1    Open the worksheet ACCIDENT.MTW.

2    Choose Stat > Basic Statistics > Goodness-of-Fit Test for Poisson.

3    In Variable, enter Accidents.

4    Click OK.

Session window output

Goodness-of-Fit Test for Poisson Distribution

 

 

Data column: Accidents

 

Poisson mean for Accidents = 2.24

 

                         Poisson            Contribution

Accidents  Observed  Probability  Expected     to Chi-Sq

0                 7     0.106459    5.3229       0.52839

1                 8     0.238467   11.9234       1.29097

2                13     0.267083   13.3542       0.00939

3                10     0.199422    9.9711       0.00008

>=4              12     0.188569    9.4285       0.70136

 

 

 N  N*  DF   Chi-Sq  P-Value

50   0   3  2.53020    0.470

Graph window output

 

Interpreting the results

Minitab calculates each category's contribution to the chi-square value as the square of the difference in the observed and expected values for a category divided by the expected value for that category.
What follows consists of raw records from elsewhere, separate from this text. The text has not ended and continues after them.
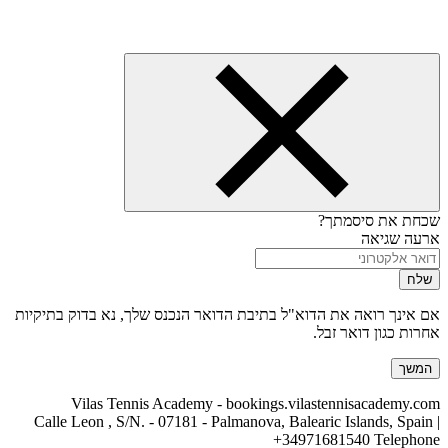
שכחת את סיסמתך?
ארעה שגיאה
שלח
אם אינך רואה את הדוא"ל בתיבת הדואר הנכנס שלך, נא בדוק בתיקיות
אחרות כגון דואר זבל.
המשך
Vilas Tennis Academy - bookings.vilastennisacademy.com
Calle Leon , S/N. - 07181 - Palmanova, Balearic Islands, Spain |
+34971681540
Telephone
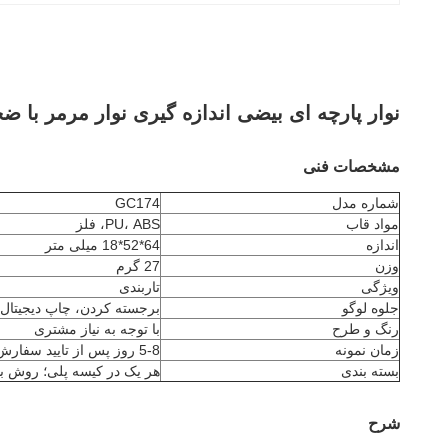
نوار پارچه ای بیضی اندازه گیری نوار مرمر با ضخامت 18 م
مشخصات فنی
شماره مدل
GC174
مواد قاب
PU، ABS، فلز
اندازه
64*52*18 میلی متر
وزن
27 گرم
ویژگی
تاربندی
جلوه لوگو
برجسته کردن، چاپ دیجیتال،
رنگ و طرح
با توجه به نیاز مشتری
زمان نمونه
5-8 روز پس از تایید سفارش
بسته بندی
هر یک در کیسه پلی؛ روش ب
شرح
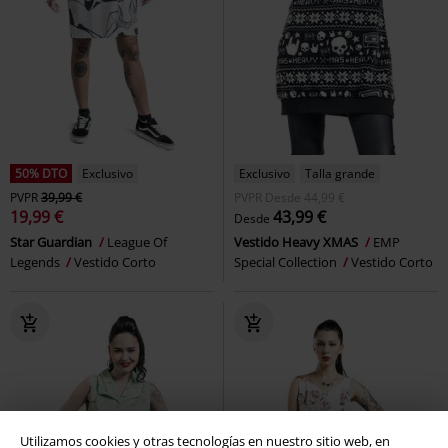
50% DTO
Exclusivo
Exclusivo
Talla grande
PVPR
39,99 €
PVPR
Desde
44,99 €
19,99 €
43,99 €
Desde
Star Guardian
League Of
Vestido Heavy XMAS
EMP
Legends
Vestido Corto
Special Collection
Vestido Corto
Utilizamos cookies y otras tecnologías en nuestro sitio web, en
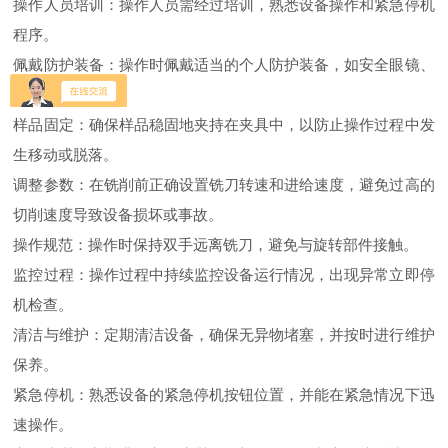
操作人员培训：操作人员需经过培训，熟悉设备操作和紧急停机
程序。
佩戴防护装备：操作时佩戴适当的个人防护装备，如安全眼镜、
手套和耳罩。
样品固定：确保样品稳固地夹持在夹具中，以防止操作过程中发
生移动或脱落。
调整参数：在铣削前正确设置铣刀转速和进给速度，避免过高的
切削速度导致设备损坏或事故。
操作规范：操作时保持双手远离铣刀，避免与旋转部件接触。
监控过程：操作过程中持续监控设备运行情况，出现异常立即停
机检查。
清洁与维护：定期清洁设备，确保无异物堵塞，并按时进行维护
保养。
紧急停机：熟悉设备的紧急停机按钮位置，并能在紧急情况下迅
速操作。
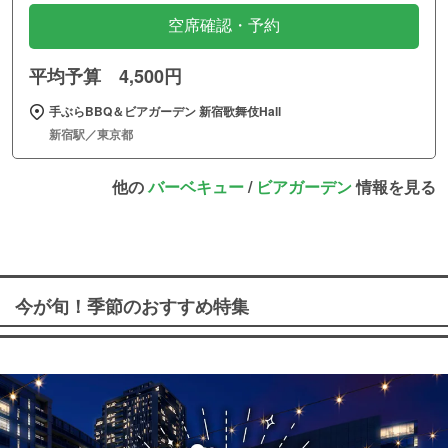
空席確認・予約
平均予算 4,500円
手ぶらBBQ＆ビアガーデン 新宿歌舞伎Hall
新宿駅／東京都
他の
バーベキュー
/
ビアガーデン
情報を見る
今が旬！季節のおすすめ特集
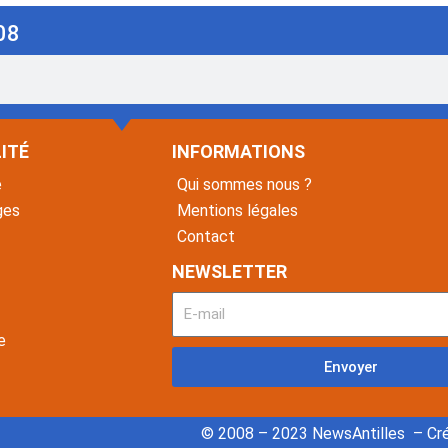
08
ITÉ
INFORMATIONS
é
Qui sommes nous ?
ges
Mentions légales
Contact
NEWSLETTER
e
Envoyer
© 2008 – 2023 NewsAntilles – Cré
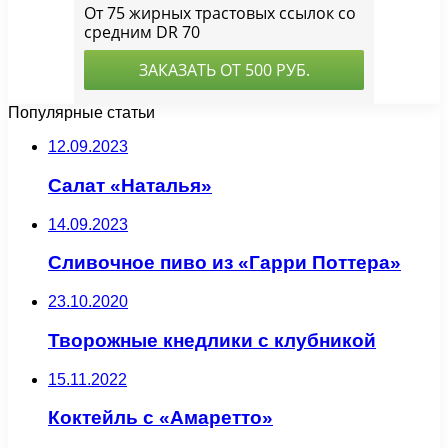
Популярные статьи
12.09.2023
Салат «Наталья»
14.09.2023
Сливочное пиво из «Гарри Поттера»
23.10.2020
Творожные кнедлики с клубникой
15.11.2022
Коктейль с «Амаретто»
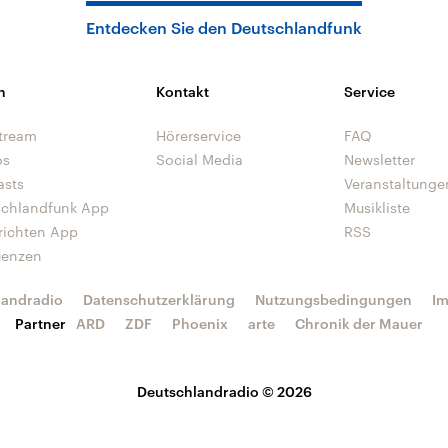
Entdecken Sie den Deutschlandfunk
n
Kontakt
Service
tream
Hörerservice
FAQ
os
Social Media
Newsletter
asts
Veranstaltunge
schlandfunk App
Musikliste
richten App
RSS
uenzen
landradio
Datenschutzerklärung
Nutzungsbedingungen
I
Partner
ARD
ZDF
Phoenix
arte
Chronik der Mauer
Deutschlandradio © 2026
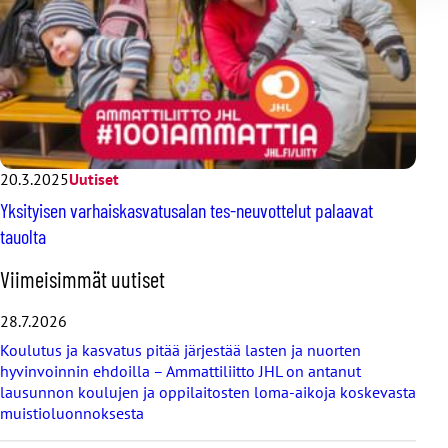
20.3.2025
Uutiset
Yksityisen varhaiskasvatusalan tes-neuvottelut palaavat
tauolta
O
Viimeisimmät uutiset
h
i
28.7.2026
t
Koulutus ja kasvatus pitää järjestää lasten ja nuorten
a
hyvinvoinnin ehdoilla – Ammattiliitto JHL on antanut
v
lausunnon koulujen ja oppilaitosten loma-aikoja koskevasta
i
muistioluonnoksesta
i
m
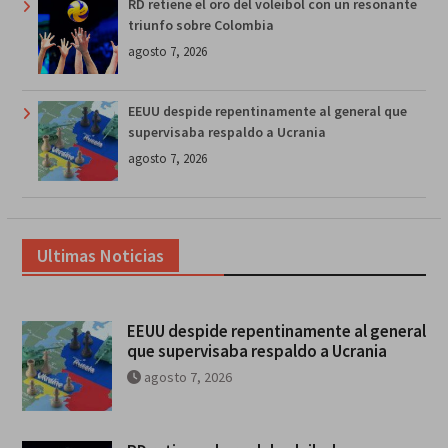
RD retiene el oro del voleibol con un resonante
triunfo sobre Colombia
agosto 7, 2026
EEUU despide repentinamente al general que
supervisaba respaldo a Ucrania
agosto 7, 2026
Ultimas Noticias
EEUU despide repentinamente al general
que supervisaba respaldo a Ucrania
agosto 7, 2026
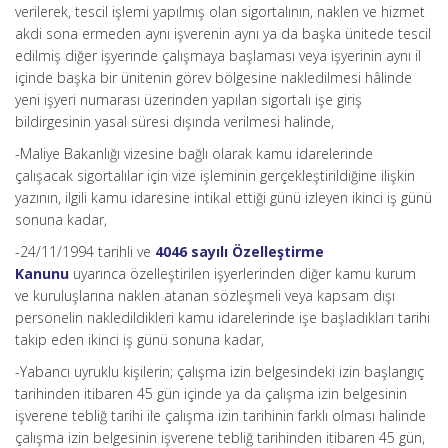
verilerek, tescil işlemi yapılmış olan sigortalının, naklen ve hizmet
akdi sona ermeden aynı işverenin aynı ya da başka ünitede tescil
edilmiş diğer işyerinde çalışmaya başlaması veya işyerinin aynı il
içinde başka bir ünitenin görev bölgesine nakledilmesi hâlinde
yeni işyeri numarası üzerinden yapılan sigortalı işe giriş
bildirgesinin yasal süresi dışında verilmesi halinde,
-Maliye Bakanlığı vizesine bağlı olarak kamu idarelerinde
çalışacak sigortalılar için vize işleminin gerçekleştirildiğine ilişkin
yazının, ilgili kamu idaresine intikal ettiği günü izleyen ikinci iş günü
sonuna kadar,
-24/11/1994 tarihli ve
4046 sayılı Özelleştirme
Kanunu
uyarınca özelleştirilen işyerlerinden diğer kamu kurum
ve kuruluşlarına naklen atanan sözleşmeli veya kapsam dışı
personelin nakledildikleri kamu idarelerinde işe başladıkları tarihi
takip eden ikinci iş günü sonuna kadar,
-Yabancı uyruklu kişilerin; çalışma izin belgesindeki izin başlangıç
tarihinden itibaren 45 gün içinde ya da çalışma izin belgesinin
işverene tebliğ tarihi ile çalışma izin tarihinin farklı olması halinde
çalışma izin belgesinin işverene tebliğ tarihinden itibaren 45 gün,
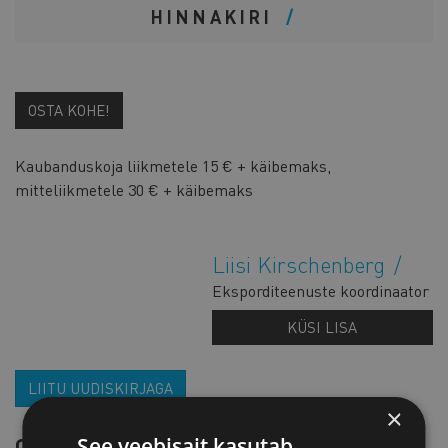
HINNAKIRI
OSTA KOHE!
Kaubanduskoja liikmetele 15 € + käibemaks,
mitteliikmetele 30 € + käibemaks
Liisi Kirschenberg
Eksporditeenuste koordinaator
KÜSI LISA
LIITU UUDISKIRJAGA
×
See veebisait kasutab
OTSI SÜNDMUST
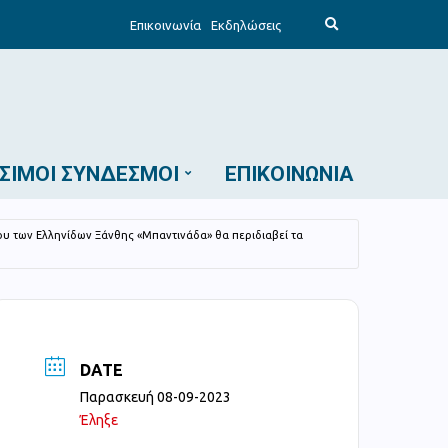
E
Επικοινωνία
Εκδηλώσεις
x
p
a
n
d
s
e
a
r
c
ΣΙΜΟΙ ΣΎΝΔΕΣΜΟΙ
ΕΠΙΚΟΙΝΩΝΊΑ
h
f
o
r
m
υ των Ελληνίδων Ξάνθης «Μπαντινάδα» θα περιδιαβεί τα
DATE
Παρασκευή 08-09-2023
Έληξε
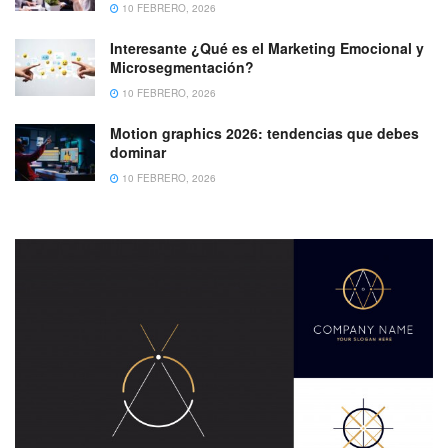
10 FEBRERO, 2026
Interesante ¿Qué es el Marketing Emocional y
Microsegmentación?
10 FEBRERO, 2026
Motion graphics 2026: tendencias que debes
dominar
10 FEBRERO, 2026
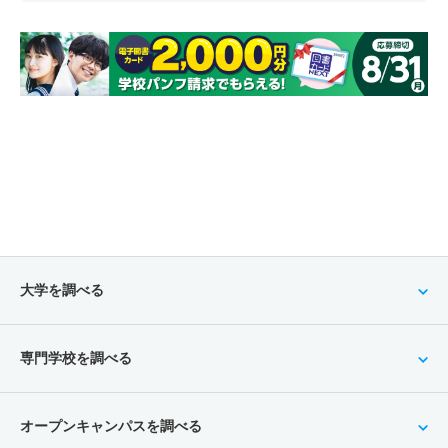
大学を調べる
専門学校を調べる
オープンキャンパスを調べる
The largest difference between the observed and expected value is for the category with 1 accident and is the highest contributor to the chi-square statistic. However, the contribution is not enough to reject the null hypothesis. If you choose an a-level of 0.05, the p-value for this test is 0.470, which is greater than 0.05. Therefore, you can conclude that you do not have enough evidence to reject that the number of accidents at a particular intersection follow a Poisson distribution.

Note

The chi-square test is an approximate test and the test result may not be valid when the expected value for a category is less than 5. If one or more categories have expected values less than 5, you can combine them with adjacent categories to achieve the minimum required expected value.